Information given
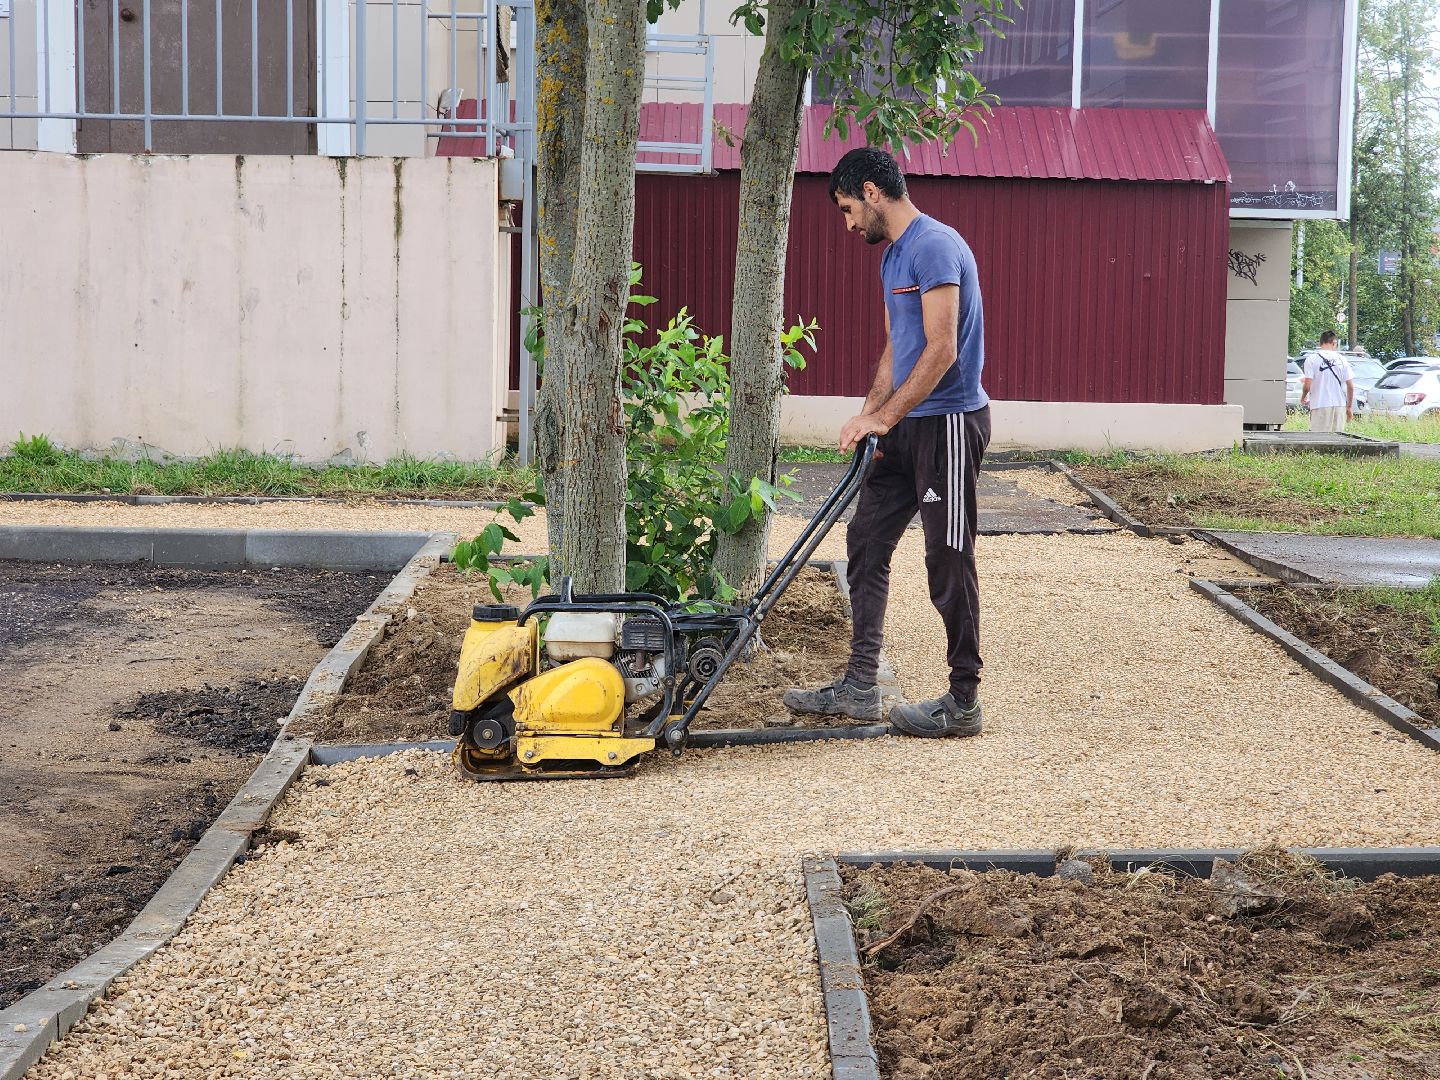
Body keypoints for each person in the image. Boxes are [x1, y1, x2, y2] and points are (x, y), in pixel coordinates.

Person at [783, 147, 991, 738]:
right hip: (903, 427)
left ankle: (964, 700)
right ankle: (859, 684)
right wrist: (872, 415)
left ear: (873, 192)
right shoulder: (892, 258)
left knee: (947, 558)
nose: (848, 226)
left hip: (948, 424)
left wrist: (887, 416)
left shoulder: (935, 246)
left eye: (849, 210)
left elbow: (941, 348)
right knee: (866, 542)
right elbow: (898, 347)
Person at [1300, 331, 1354, 432]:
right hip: (1339, 405)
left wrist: (1303, 397)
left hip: (1319, 404)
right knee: (1336, 440)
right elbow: (1350, 386)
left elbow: (1307, 385)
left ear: (1320, 343)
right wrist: (1349, 407)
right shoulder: (1342, 359)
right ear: (1334, 343)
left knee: (1318, 439)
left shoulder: (1311, 359)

Try it
Write out exactly the lines that begin at the one containing "left ear: (873, 192)" and continue through the last line of the data, and only those.

Answer for the task
left ear: (873, 192)
right shoulder: (892, 258)
left knee: (947, 558)
nose: (848, 226)
left hip: (948, 424)
left wrist: (887, 416)
left shoulder: (935, 246)
left eye: (849, 210)
left elbow: (941, 348)
right knee: (866, 542)
right elbow: (898, 347)
Person at [1300, 331, 1354, 432]:
right hip: (1339, 405)
left wrist: (1303, 397)
left hip: (1319, 404)
right knee: (1336, 440)
right elbow: (1350, 386)
left elbow: (1307, 385)
left ear: (1320, 343)
right wrist: (1349, 407)
right shoulder: (1342, 359)
right ear: (1334, 343)
left knee: (1318, 439)
left shoulder: (1311, 359)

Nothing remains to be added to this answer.